Initializes the ConverToMelSpectrogram class with provided parameters.
Args:
folder_path (str): Path to the folder containing audio files.
save_path (str): Path to the folder where spectrogram images will be saved.
sr (int): Sample rate for audio processing.
duration (float): Duration of the audio clips to be processed.
n_mels (int): Number of mel bands to generate.
hop_length (int): Number of samples between successive frames.
"""
self.folder_path = folder_path
self.save_path = save_path
self.sr = sr
self.n_fft = n_fft
self.duration = duration
self.n_mels = n_mels
self.hop_length = hop_length
self.audio_processor = AudioProcessor(sr, duration)
self.mel_generator = MelSpectrogramGenerator(save_path, sr, n_fft, n_mels, hop_length)
def convert_folder_to_mel_spectrogram(self):
"""
Converts all audio files in the specified folder to mel spectrogram images.

# 과제 지시문
멜 스펙트로그램 변환 코드에서 "save_path (str): Path"와 "self.audio_processor = AudioProcessor(sr, duration)" 사이를 양 끝까지 포함해 한 글자도 바꾸지 말고 옮겨 적으세요. 이어지는 행은 풀이에 쓰이지 않습니다.

# 데이터 행

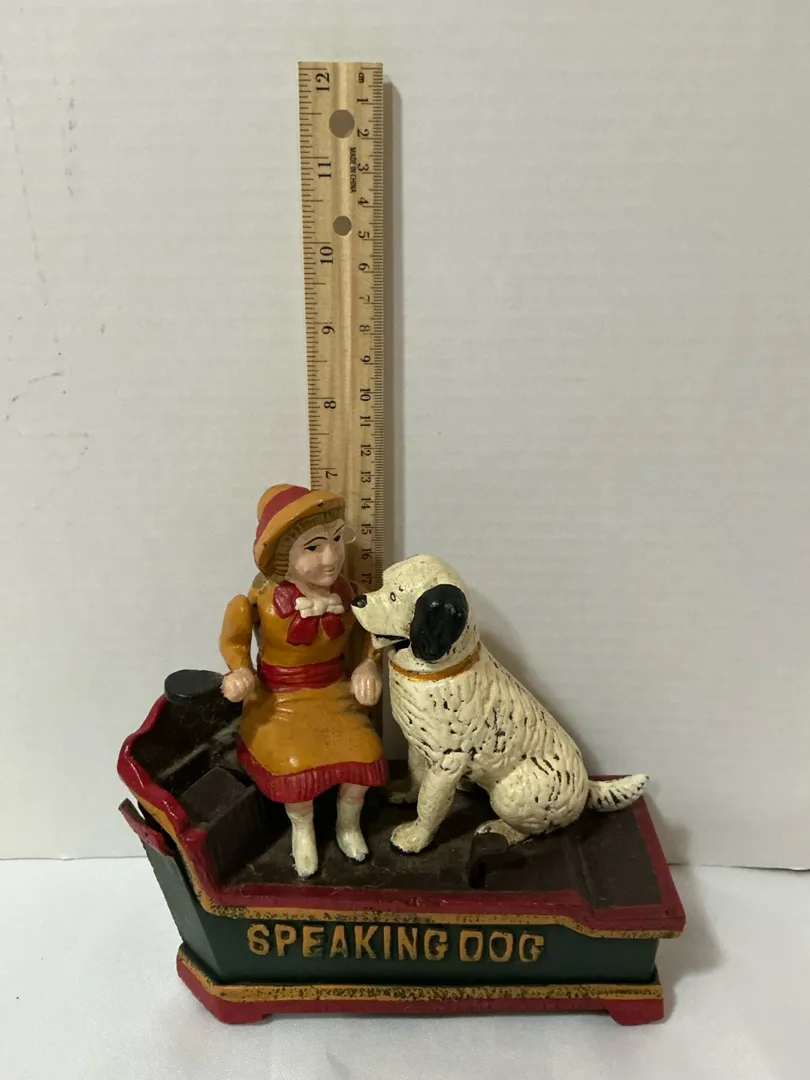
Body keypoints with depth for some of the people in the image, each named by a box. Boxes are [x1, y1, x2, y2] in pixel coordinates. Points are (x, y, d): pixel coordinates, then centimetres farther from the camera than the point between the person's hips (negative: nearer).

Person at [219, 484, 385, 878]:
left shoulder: (345, 593, -12)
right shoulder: (263, 602, -22)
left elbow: (367, 631, 6)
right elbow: (233, 642, -5)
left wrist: (368, 665, -7)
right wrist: (240, 672, -21)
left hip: (335, 693, 3)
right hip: (281, 700, -3)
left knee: (365, 753, -14)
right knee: (296, 766, -22)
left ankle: (348, 823, 18)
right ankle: (302, 829, 14)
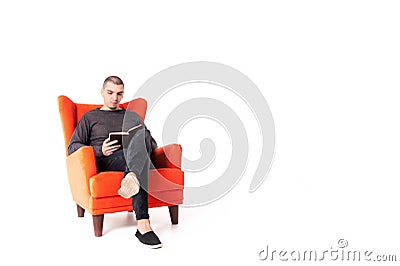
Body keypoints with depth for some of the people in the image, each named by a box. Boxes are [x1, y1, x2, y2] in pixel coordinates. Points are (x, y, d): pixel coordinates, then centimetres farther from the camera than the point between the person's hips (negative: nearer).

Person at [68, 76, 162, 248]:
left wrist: (144, 146, -1)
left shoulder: (132, 116, 32)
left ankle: (132, 177, -62)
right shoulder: (90, 117, 24)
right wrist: (100, 150, -6)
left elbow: (152, 144, 25)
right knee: (139, 155, -38)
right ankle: (143, 225, -54)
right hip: (106, 162, -2)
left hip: (133, 158, 3)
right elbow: (72, 147, 13)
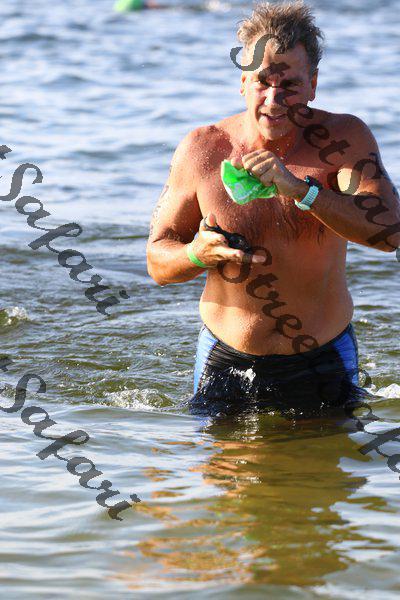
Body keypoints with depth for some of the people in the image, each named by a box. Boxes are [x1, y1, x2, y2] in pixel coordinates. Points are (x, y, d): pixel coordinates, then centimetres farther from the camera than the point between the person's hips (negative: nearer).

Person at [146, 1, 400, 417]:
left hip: (324, 366, 0)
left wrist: (299, 188, -37)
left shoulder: (345, 139, -10)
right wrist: (198, 254, -23)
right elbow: (158, 261, 1)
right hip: (227, 364, 1)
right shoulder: (201, 150, -7)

# 답변 작성란
save_path (str): Path to the folder where spectrogram images will be saved.
sr (int): Sample rate for audio processing.
duration (float): Duration of the audio clips to be processed.
n_mels (int): Number of mel bands to generate.
hop_length (int): Number of samples between successive frames.
"""
self.folder_path = folder_path
self.save_path = save_path
self.sr = sr
self.n_fft = n_fft
self.duration = duration
self.n_mels = n_mels
self.hop_length = hop_length
self.audio_processor = AudioProcessor(sr, duration)